Nuri Bilge Ceylan'ın sitem ettiği isimlerden biri de dolaylı olarak benim aslında. Dolaylı diyorum, zira orada olmayı ve bu büyük gururu onunla ( onlarla ) yerinde paylaşmayı çok ama çok isterdim fakat ne yazık ki benim istek ve çabalarım da bir yere kadar. 2 Hafta öncesine kadar çalıştığım televşzyon kanalına bu festivalde bulunmanın ne kadar önemli ve gerekli olduğunu defalarca anlantmam rağmen bir türlü lafımı dinletemedim ( kimim ki ben ?) ve 'Paramız yok' mazeretini aşmanın bir yolunu bulamadım. Festival başlamadan bir kaç gün önce de işime son verildi zaten ve hiçbir şeyin anlamı kalmadı. ( Küçük bir not: beni işten atarken de çok benzeri bir mazeret sunup 'Küçülmeye gidiyoruz' dedikleri için, en azından bu manada tutarlı olduklarını düşünebiliriz)
Uzun lafın kısası bu yıl Cannes'ı uzaktan takip etmekle yetindim ve hiç bir filmi izleyemesem de hemen hepsinin ne tepkiler aldığını yerli ve yabancı basından okudum. NBC'nin festivale katıldığı her yıl bir ödül aldığı ve sırada artık uzun zamandır hak ettiği ( en azından Bir Zamanlar Anadolu'da ile kesinlikle hak ettiği ) Altın Palmiye ödülünün olması gerektiği genel kabul görmüş bir görüştü. Yine de cannes'ın diğer gediklilerinin, yani Ken Loach, Dardenne Biraderler gibi usta isimlerin de bu yıl yarışmaya katılmış olması içimde bazı şüpheler uyandırmadı değil doğrusu. Üstelik uzun zamandır buralarda gözükmeyen Jean Paul Godard, adını zar zor söyleyebildiğim ama filmlerine bayıldığım Andrey Zvyagintsev, her daim bir başyapıt çıkarma potansiyeli taşıyan David Cronenberg, İngiliz sinemasının yadsınamayacak ustalarından Mike Leigh, son yılların dikkatle takip edilmesi gereken isimlerinden Naomi Kawase ve genç bir dahi olduğu konusunda hararetli tartışmalara yol açan Xavier Dolan'ın da katılımıyla belki de son yılların kağıt üstünde en güçlü kadrosu vardı Cannes'da.

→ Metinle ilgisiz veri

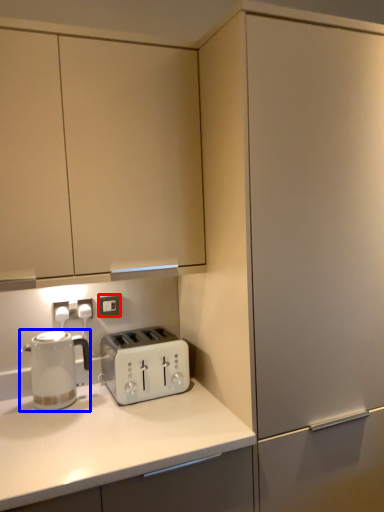
Question: Which object is closer to the camera taking this photo, electric outlet (highlighted by a red box) or home appliance (highlighted by a blue box)?

Choices:
 (A) electric outlet
 (B) home appliance

Answer: (B)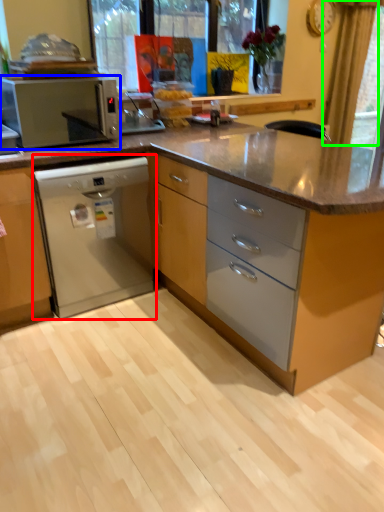
Question: Which is nearer to the home appliance (highlighted by a red box)? kitchen appliance (highlighted by a blue box) or curtain (highlighted by a green box).

Choices:
 (A) kitchen appliance
 (B) curtain

Answer: (A)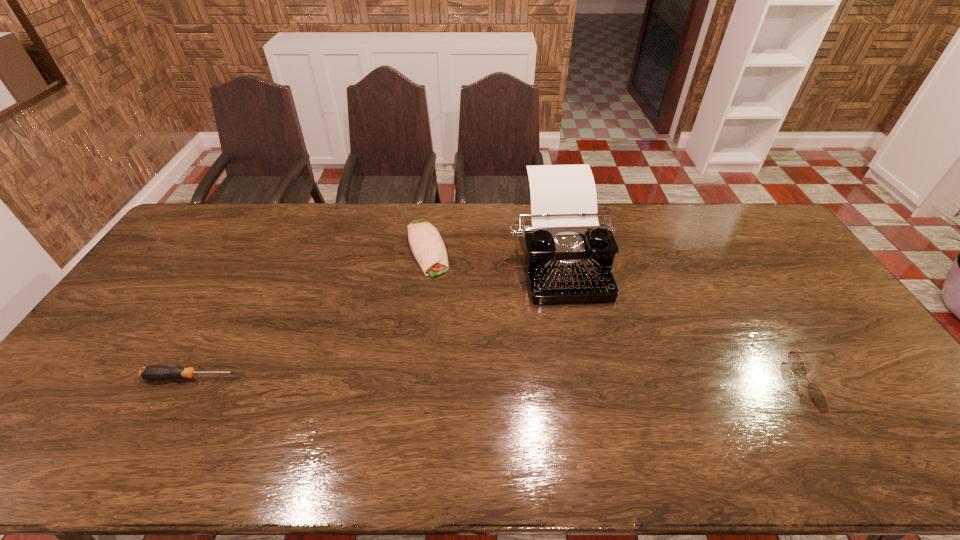
Where is `free region that satisfies the following two spatial constraints: 1. on the front side of the tallest object; 2. on the face of the sunglasses`? The width and height of the screenshot is (960, 540). free region that satisfies the following two spatial constraints: 1. on the front side of the tallest object; 2. on the face of the sunglasses is located at coordinates (584, 387).

You are a GUI agent. You are given a task and a screenshot of the screen. Output one action in this format:
    pyautogui.click(x=<x>, y=<y>)
    Task: Click on the vacant point that satisfies the following two spatial constraints: 1. on the front side of the sunglasses; 2. on the face of the second object from left to right
    This screenshot has width=960, height=540.
    Given the screenshot: What is the action you would take?
    pyautogui.click(x=408, y=387)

Ama Kış Uykusu ilk günlerden itibaren hep festivalin en çok övgü alan filmlerinden biri oldu ( belki de birincisi ), hem de bu ivmesini hiç kaybetmeyerek etkisinin kalıcı olduğunu kanıtladı. Sonuç olarak final gecesi tüm kuşkuları yerle bir ederek ödüle uzandı ve sinemamız adına gerçek bir gurur vesilesi oldu.
Nuri Bilge Ceylan'ı yıllar önce aynı başarıyı gösteren Yılmaz Güney ile kıyaslayacak değilim. Bu kıyaslamadan çıkacak sonuç kimseyi tatmin ve mutlu etmeyeceği gibi bana sorarsanız anlamsız da. İki sinemacının bambaşka anlatı biçimleri var ve sinemaları arasındaki kıyaslamayı yapmak da bana düşmez. Bu işe belki bir akademisyen soyunur bir ara, bilemem. Üstelik çeşitli politik etkenlerin de devreye gireceği bir tartışma var bence burada, ki bir kez daha bana düşmez. Ama her filmiyle Cannes'da ödül alan Nuri Bilge Ceylan'ın bugün sinemamız adına gerçek bir dünya markası olduğunu söyleyebilirim. O kadar bana düşer sanıyorum.
Son bir not: nedense ülkemizde Oscar ödülüne dair tuhaf ve müthiş bir özlem var. Yıllardır Oscar'ı Türkiye'ye getirmek bir dava oldu. Çok güçlü bir tanıtım anlamına geldiği muhakkak bu ödülün ama bilen bilir, Altın Palmiye bu işin Nobel ödülüdür. Oscar'dan çok daha değerlidir yani. Yine de illa bu ödülü ülkemize getirmek isteyenlere seslenelim. Bu yıl bu amaca en çok yaklaşılacak yıl olabilir. Dikkat edilirse Yabancı Dilde En İyi Film adayları genellikle başta Cannes olmak üzere belli başlı festivallerde gösterilmiş filmler arasından seçiliyor. Örneğin geçen yılın 5 adayından 4'ü Cannes'da gösterilmiş filmlerdi. O yüzden bu yıl bol bütçeli, romantik, hamasi vs bir takım filmler yerine Kış Uykusu'nu aday göstermekte yarar var. Öteki türlü bu iş olmuyor.